### WORK ORDER
Your task is to retype the listing word for word.

### EXTRACTED MATERIAL
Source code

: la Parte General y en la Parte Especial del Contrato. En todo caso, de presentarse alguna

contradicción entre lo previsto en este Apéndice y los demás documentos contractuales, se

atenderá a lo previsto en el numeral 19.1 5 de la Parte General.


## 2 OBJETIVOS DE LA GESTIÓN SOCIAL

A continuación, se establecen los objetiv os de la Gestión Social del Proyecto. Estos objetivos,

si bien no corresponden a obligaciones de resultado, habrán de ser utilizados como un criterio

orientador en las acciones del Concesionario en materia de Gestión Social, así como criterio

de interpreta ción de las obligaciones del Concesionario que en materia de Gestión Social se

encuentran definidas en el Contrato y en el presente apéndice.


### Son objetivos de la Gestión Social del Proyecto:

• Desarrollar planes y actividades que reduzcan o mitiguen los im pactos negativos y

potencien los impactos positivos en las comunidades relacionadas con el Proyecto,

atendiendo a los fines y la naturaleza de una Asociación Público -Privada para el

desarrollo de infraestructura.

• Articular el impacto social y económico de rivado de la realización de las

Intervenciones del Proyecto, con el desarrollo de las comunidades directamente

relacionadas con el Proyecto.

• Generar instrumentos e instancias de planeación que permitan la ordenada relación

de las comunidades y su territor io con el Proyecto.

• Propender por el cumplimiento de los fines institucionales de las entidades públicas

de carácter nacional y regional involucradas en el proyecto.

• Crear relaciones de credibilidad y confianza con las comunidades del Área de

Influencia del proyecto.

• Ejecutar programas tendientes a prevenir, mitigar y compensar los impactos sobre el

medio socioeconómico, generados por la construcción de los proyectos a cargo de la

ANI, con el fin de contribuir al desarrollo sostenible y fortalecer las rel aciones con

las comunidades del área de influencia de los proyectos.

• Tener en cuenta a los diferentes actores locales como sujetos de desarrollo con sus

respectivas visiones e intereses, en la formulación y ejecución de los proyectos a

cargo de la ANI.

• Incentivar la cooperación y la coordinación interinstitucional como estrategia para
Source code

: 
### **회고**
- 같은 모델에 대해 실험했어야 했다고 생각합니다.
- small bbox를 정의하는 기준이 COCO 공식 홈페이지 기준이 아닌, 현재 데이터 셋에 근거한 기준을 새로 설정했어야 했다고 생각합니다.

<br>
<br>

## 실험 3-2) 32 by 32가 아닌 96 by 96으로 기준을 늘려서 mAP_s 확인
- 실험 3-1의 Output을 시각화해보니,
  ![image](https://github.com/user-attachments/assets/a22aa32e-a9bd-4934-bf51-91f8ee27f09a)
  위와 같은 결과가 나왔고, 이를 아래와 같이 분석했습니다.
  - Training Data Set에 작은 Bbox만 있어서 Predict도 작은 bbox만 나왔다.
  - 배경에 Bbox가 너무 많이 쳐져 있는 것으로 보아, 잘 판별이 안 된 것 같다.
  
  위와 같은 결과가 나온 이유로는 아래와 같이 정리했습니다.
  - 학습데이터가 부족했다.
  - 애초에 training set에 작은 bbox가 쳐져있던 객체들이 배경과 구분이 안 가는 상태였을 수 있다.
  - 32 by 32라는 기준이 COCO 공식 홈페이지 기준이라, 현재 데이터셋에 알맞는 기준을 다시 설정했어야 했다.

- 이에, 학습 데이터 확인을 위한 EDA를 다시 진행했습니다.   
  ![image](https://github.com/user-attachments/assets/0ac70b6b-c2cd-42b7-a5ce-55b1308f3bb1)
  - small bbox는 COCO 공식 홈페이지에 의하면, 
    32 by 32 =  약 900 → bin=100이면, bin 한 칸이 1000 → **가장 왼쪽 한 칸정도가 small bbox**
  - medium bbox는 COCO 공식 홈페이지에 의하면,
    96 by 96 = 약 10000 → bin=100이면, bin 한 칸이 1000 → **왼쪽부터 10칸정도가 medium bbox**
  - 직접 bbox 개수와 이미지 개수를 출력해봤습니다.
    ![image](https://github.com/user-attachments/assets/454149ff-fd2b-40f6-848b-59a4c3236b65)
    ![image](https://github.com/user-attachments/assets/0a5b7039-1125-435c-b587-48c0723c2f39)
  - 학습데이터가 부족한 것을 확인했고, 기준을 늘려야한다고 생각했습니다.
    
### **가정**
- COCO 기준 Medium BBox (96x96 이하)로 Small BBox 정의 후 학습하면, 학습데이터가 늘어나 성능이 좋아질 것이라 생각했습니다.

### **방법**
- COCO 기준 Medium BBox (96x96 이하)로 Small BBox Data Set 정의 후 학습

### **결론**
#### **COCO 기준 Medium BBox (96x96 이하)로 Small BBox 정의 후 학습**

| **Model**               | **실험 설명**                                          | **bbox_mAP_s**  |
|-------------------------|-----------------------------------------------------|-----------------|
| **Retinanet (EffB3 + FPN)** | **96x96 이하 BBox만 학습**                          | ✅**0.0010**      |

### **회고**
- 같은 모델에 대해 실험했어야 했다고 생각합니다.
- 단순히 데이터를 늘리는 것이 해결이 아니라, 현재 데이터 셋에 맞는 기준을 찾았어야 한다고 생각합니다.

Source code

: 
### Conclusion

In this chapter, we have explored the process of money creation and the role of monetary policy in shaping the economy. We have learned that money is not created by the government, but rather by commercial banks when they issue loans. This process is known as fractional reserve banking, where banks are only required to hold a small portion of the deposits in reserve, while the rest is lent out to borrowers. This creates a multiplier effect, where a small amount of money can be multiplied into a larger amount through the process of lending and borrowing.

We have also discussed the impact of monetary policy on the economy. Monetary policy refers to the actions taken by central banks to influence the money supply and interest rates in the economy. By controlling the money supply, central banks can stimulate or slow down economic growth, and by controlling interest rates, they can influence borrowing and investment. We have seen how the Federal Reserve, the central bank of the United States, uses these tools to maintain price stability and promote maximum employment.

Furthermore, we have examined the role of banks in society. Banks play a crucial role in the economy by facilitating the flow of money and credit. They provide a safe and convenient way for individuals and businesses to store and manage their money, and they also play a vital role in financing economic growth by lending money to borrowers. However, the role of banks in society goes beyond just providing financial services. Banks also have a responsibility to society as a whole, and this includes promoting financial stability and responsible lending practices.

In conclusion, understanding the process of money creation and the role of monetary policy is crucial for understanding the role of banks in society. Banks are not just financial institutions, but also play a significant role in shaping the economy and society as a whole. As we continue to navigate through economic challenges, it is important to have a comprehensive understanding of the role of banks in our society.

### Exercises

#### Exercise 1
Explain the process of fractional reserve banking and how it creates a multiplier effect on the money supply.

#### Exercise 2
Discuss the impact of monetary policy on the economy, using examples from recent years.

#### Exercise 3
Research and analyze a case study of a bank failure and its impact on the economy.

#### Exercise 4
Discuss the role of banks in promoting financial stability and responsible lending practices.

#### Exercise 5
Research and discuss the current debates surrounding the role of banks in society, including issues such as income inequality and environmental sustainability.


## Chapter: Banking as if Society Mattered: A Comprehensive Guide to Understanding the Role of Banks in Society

### RESPONSE
Source code

: la Parte General y en la Parte Especial del Contrato. En todo caso, de presentarse alguna

contradicción entre lo previsto en este Apéndice y los demás documentos contractuales, se

atenderá a lo previsto en el numeral 19.1 5 de la Parte General.


## 2 OBJETIVOS DE LA GESTIÓN SOCIAL

A continuación, se establecen los objetiv os de la Gestión Social del Proyecto. Estos objetivos,

si bien no corresponden a obligaciones de resultado, habrán de ser utilizados como un criterio

orientador en las acciones del Concesionario en materia de Gestión Social, así como criterio

de interpreta ción de las obligaciones del Concesionario que en materia de Gestión Social se

encuentran definidas en el Contrato y en el presente apéndice.


### Son objetivos de la Gestión Social del Proyecto:

• Desarrollar planes y actividades que reduzcan o mitiguen los im pactos negativos y

potencien los impactos positivos en las comunidades relacionadas con el Proyecto,

atendiendo a los fines y la naturaleza de una Asociación Público -Privada para el

desarrollo de infraestructura.

• Articular el impacto social y económico de rivado de la realización de las

Intervenciones del Proyecto, con el desarrollo de las comunidades directamente

relacionadas con el Proyecto.

• Generar instrumentos e instancias de planeación que permitan la ordenada relación

de las comunidades y su territor io con el Proyecto.

• Propender por el cumplimiento de los fines institucionales de las entidades públicas

de carácter nacional y regional involucradas en el proyecto.

• Crear relaciones de credibilidad y confianza con las comunidades del Área de

Influencia del proyecto.

• Ejecutar programas tendientes a prevenir, mitigar y compensar los impactos sobre el

medio socioeconómico, generados por la construcción de los proyectos a cargo de la

ANI, con el fin de contribuir al desarrollo sostenible y fortalecer las rel aciones con

las comunidades del área de influencia de los proyectos.

• Tener en cuenta a los diferentes actores locales como sujetos de desarrollo con sus

respectivas visiones e intereses, en la formulación y ejecución de los proyectos a

cargo de la ANI.

• Incentivar la cooperación y la coordinación interinstitucional como estrategia para
Source code

: 
### **회고**
- 같은 모델에 대해 실험했어야 했다고 생각합니다.
- small bbox를 정의하는 기준이 COCO 공식 홈페이지 기준이 아닌, 현재 데이터 셋에 근거한 기준을 새로 설정했어야 했다고 생각합니다.

<br>
<br>

## 실험 3-2) 32 by 32가 아닌 96 by 96으로 기준을 늘려서 mAP_s 확인
- 실험 3-1의 Output을 시각화해보니,
  ![image](https://github.com/user-attachments/assets/a22aa32e-a9bd-4934-bf51-91f8ee27f09a)
  위와 같은 결과가 나왔고, 이를 아래와 같이 분석했습니다.
  - Training Data Set에 작은 Bbox만 있어서 Predict도 작은 bbox만 나왔다.
  - 배경에 Bbox가 너무 많이 쳐져 있는 것으로 보아, 잘 판별이 안 된 것 같다.
  
  위와 같은 결과가 나온 이유로는 아래와 같이 정리했습니다.
  - 학습데이터가 부족했다.
  - 애초에 training set에 작은 bbox가 쳐져있던 객체들이 배경과 구분이 안 가는 상태였을 수 있다.
  - 32 by 32라는 기준이 COCO 공식 홈페이지 기준이라, 현재 데이터셋에 알맞는 기준을 다시 설정했어야 했다.

- 이에, 학습 데이터 확인을 위한 EDA를 다시 진행했습니다.   
  ![image](https://github.com/user-attachments/assets/0ac70b6b-c2cd-42b7-a5ce-55b1308f3bb1)
  - small bbox는 COCO 공식 홈페이지에 의하면, 
    32 by 32 =  약 900 → bin=100이면, bin 한 칸이 1000 → **가장 왼쪽 한 칸정도가 small bbox**
  - medium bbox는 COCO 공식 홈페이지에 의하면,
    96 by 96 = 약 10000 → bin=100이면, bin 한 칸이 1000 → **왼쪽부터 10칸정도가 medium bbox**
  - 직접 bbox 개수와 이미지 개수를 출력해봤습니다.
    ![image](https://github.com/user-attachments/assets/454149ff-fd2b-40f6-848b-59a4c3236b65)
    ![image](https://github.com/user-attachments/assets/0a5b7039-1125-435c-b587-48c0723c2f39)
  - 학습데이터가 부족한 것을 확인했고, 기준을 늘려야한다고 생각했습니다.
    
### **가정**
- COCO 기준 Medium BBox (96x96 이하)로 Small BBox 정의 후 학습하면, 학습데이터가 늘어나 성능이 좋아질 것이라 생각했습니다.

### **방법**
- COCO 기준 Medium BBox (96x96 이하)로 Small BBox Data Set 정의 후 학습

### **결론**
#### **COCO 기준 Medium BBox (96x96 이하)로 Small BBox 정의 후 학습**

| **Model**               | **실험 설명**                                          | **bbox_mAP_s**  |
|-------------------------|-----------------------------------------------------|-----------------|
| **Retinanet (EffB3 + FPN)** | **96x96 이하 BBox만 학습**                          | ✅**0.0010**      |

### **회고**
- 같은 모델에 대해 실험했어야 했다고 생각합니다.
- 단순히 데이터를 늘리는 것이 해결이 아니라, 현재 데이터 셋에 맞는 기준을 찾았어야 한다고 생각합니다.

Source code

: 
### Conclusion

In this chapter, we have explored the process of money creation and the role of monetary policy in shaping the economy. We have learned that money is not created by the government, but rather by commercial banks when they issue loans. This process is known as fractional reserve banking, where banks are only required to hold a small portion of the deposits in reserve, while the rest is lent out to borrowers. This creates a multiplier effect, where a small amount of money can be multiplied into a larger amount through the process of lending and borrowing.

We have also discussed the impact of monetary policy on the economy. Monetary policy refers to the actions taken by central banks to influence the money supply and interest rates in the economy. By controlling the money supply, central banks can stimulate or slow down economic growth, and by controlling interest rates, they can influence borrowing and investment. We have seen how the Federal Reserve, the central bank of the United States, uses these tools to maintain price stability and promote maximum employment.

Furthermore, we have examined the role of banks in society. Banks play a crucial role in the economy by facilitating the flow of money and credit. They provide a safe and convenient way for individuals and businesses to store and manage their money, and they also play a vital role in financing economic growth by lending money to borrowers. However, the role of banks in society goes beyond just providing financial services. Banks also have a responsibility to society as a whole, and this includes promoting financial stability and responsible lending practices.

In conclusion, understanding the process of money creation and the role of monetary policy is crucial for understanding the role of banks in society. Banks are not just financial institutions, but also play a significant role in shaping the economy and society as a whole. As we continue to navigate through economic challenges, it is important to have a comprehensive understanding of the role of banks in our society.

### Exercises

#### Exercise 1
Explain the process of fractional reserve banking and how it creates a multiplier effect on the money supply.

#### Exercise 2
Discuss the impact of monetary policy on the economy, using examples from recent years.

#### Exercise 3
Research and analyze a case study of a bank failure and its impact on the economy.

#### Exercise 4
Discuss the role of banks in promoting financial stability and responsible lending practices.

#### Exercise 5
Research and discuss the current debates surrounding the role of banks in society, including issues such as income inequality and environmental sustainability.


## Chapter: Banking as if Society Mattered: A Comprehensive Guide to Understanding the Role of Banks in Society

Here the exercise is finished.